Trump’s Attorney Makes Baffling Error About Islam To Supreme Court
Noel Francisco Doesn’t Seem To Know If Islam Is A Religion Or A Country
Noel Francisco, the Solicitor General in the Trump administration, made a mistake while delivering verbal arguments before the Supreme Court on April 25. He said President Donald J. Trump considers Islam to be one of best countries in the world. The mix up between a nation and the world’s second-largest religion does not help the perception that ignorance of Islam led to the ban. The mistake left people extremely confused.
Trump’s Attorney Make Baffling Error About Islam To Supreme Court[/tweetthis]
His arguments were made to support Trump’s debate-arousing travel ban. The ban prohibits citizens of individual countries, most of them Muslim-majority, from setting foot on US soil.
The Supreme Court heard multiple oral arguments about the ban. The ban has been called a de facto Muslim ban. The Trump administration has tried repeated times to enact the same law. Attorney General Francisco insisted that it should not be labeled as a “Muslim ban.” Francisco argued that Trump respected Muslims and the law was designed to protect national security.
In his closing arguments, Francisco said President Trump has made it clear Muslims who live in the United States and are American citizens are great Americans. He also said multiple Muslim countries love the United States. The lawyer’s faux pas came during his closing argument when he praised Islam as one of the world’s greatest countries.
Trump’s critics quickly seized on the goof up. When Francisco’s office was contacted by the media, they were told he simply referenced the speech Trump made in Saudi Arabia. The US President, during his May speech, described Islam as one of the greatest faiths in the world. Solicitor General Francisco simply misspoke.
Trump’s ban has its fair share of detractors. They point out that the goof was a perfect representation of the Trump administration’s apathy towards Islam.

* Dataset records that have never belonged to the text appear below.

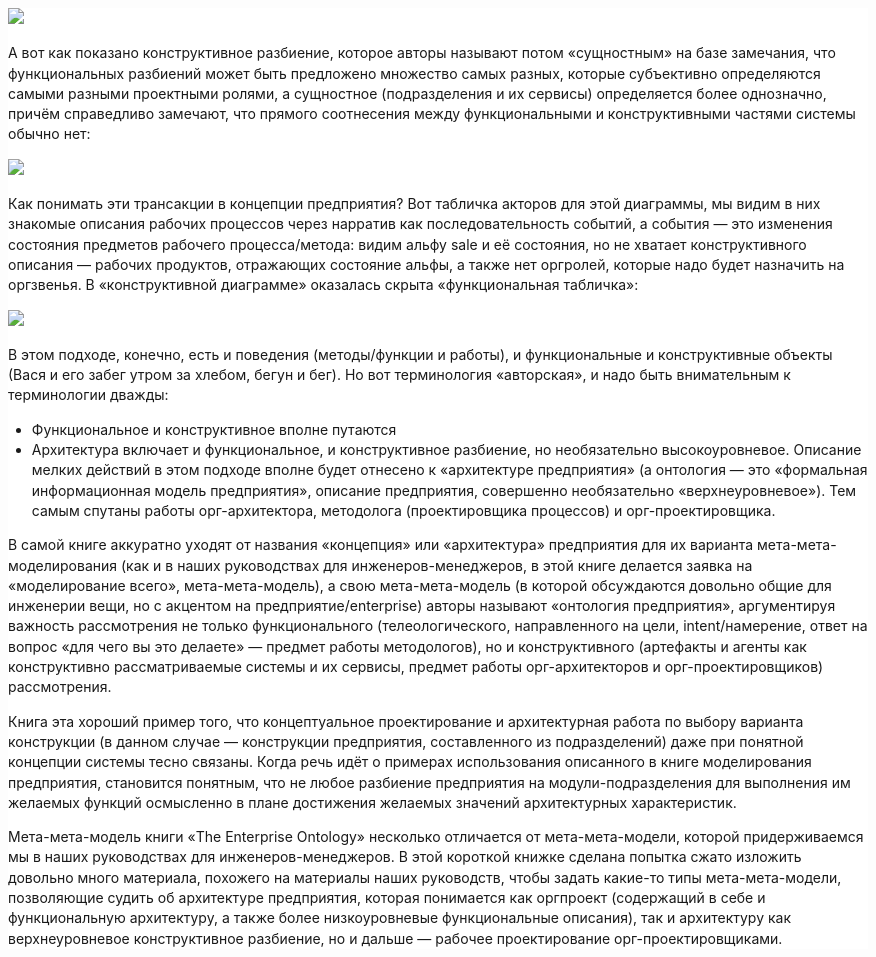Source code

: ![](/ru/systems-engineering/53.png)

А вот как показано конструктивное разбиение, которое авторы называют потом «сущностным» на базе замечания, что функциональных разбиений может быть предложено множество самых разных, которые субъективно определяются самыми разными проектными ролями, а сущностное (подразделения и их сервисы) определяется более однозначно, причём справедливо замечают, что прямого соотнесения между функциональными и конструктивными частями системы обычно нет:

![](/ru/systems-engineering/54.png)

Как понимать эти трансакции в концепции предприятия? Вот табличка акторов для этой диаграммы, мы видим в них знакомые описания рабочих процессов через нарратив как последовательность событий, а события — это изменения состояния предметов рабочего процесса/метода: видим альфу sale и её состояния, но не хватает конструктивного описания — рабочих продуктов, отражающих состояние альфы, а также нет оргролей, которые надо будет назначить на оргзвенья. В «конструктивной диаграмме» оказалась скрыта «функциональная табличка»:

![](/ru/systems-engineering/55.png)

В этом подходе, конечно, есть и поведения (методы/функции и работы), и функциональные и конструктивные объекты (Вася и его забег утром за хлебом, бегун и бег). Но вот терминология «авторская», и надо быть внимательным к терминологии дважды:

* Функциональное и конструктивное вполне путаются
* Архитектура включает и функциональное, и конструктивное разбиение, но необязательно высокоуровневое. Описание мелких действий в этом подходе вполне будет отнесено к «архитектуре предприятия» (а онтология — это «формальная информационная модель предприятия», описание предприятия, совершенно необязательно «верхнеуровневое»). Тем самым спутаны работы орг-архитектора, методолога (проектировщика процессов) и орг-проектировщика.

В самой книге аккуратно уходят от названия «концепция» или «архитектура» предприятия для их варианта мета-мета-моделирования (как и в наших руководствах для инженеров-менеджеров, в этой книге делается заявка на «моделирование всего», мета-мета-модель), а свою мета-мета-модель (в которой обсуждаются довольно общие для инженерии вещи, но с акцентом на предприятие/enterprise) авторы называют «онтология предприятия», аргументируя важность рассмотрения не только функционального (телеологического, направленного на цели, intent/намерение, ответ на вопрос «для чего вы это делаете» — предмет работы методологов), но и конструктивного (артефакты и агенты как конструктивно рассматриваемые системы и их сервисы, предмет работы орг-архитекторов и орг-проектировщиков) рассмотрения.

Книга эта хороший пример того, что концептуальное проектирование и архитектурная работа по выбору варианта конструкции (в данном случае — конструкции предприятия, составленного из подразделений) даже при понятной концепции системы тесно связаны. Когда речь идёт о примерах использования описанного в книге моделирования предприятия, становится понятным, что не любое разбиение предприятия на модули-подразделения для выполнения им желаемых функций осмысленно в плане достижения желаемых значений архитектурных характеристик.

Мета-мета-модель книги «The Enterprise Ontology» несколько отличается от мета-мета-модели, которой придерживаемся мы в наших руководствах для инженеров-менеджеров. В этой короткой книжке сделана попытка сжато изложить довольно много материала, похожего на материалы наших руководств, чтобы задать какие-то типы мета-мета-модели, позволяющие судить об архитектуре предприятия, которая понимается как оргпроект (содержащий в себе и функциональную архитектуру, а также более низкоуровневые функциональные описания), так и архитектуру как верхнеуровневое конструктивное разбиение, но и дальше — рабочее проектирование орг-проектировщиками.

Abed Ayoub, policy director of American-Arab Anti-Discrimination Committee, was present inside the courtroom at the time the mistake was made. He said he was not surprised by the incident. He pointed out that the way President Trump spoke about Muslim countries can be described only as problematic. This root has, according to the policy director, began from the presidential campaign itself. All is well however for President Trump. The conservative decision makers in the court have hinted to uphold this ban.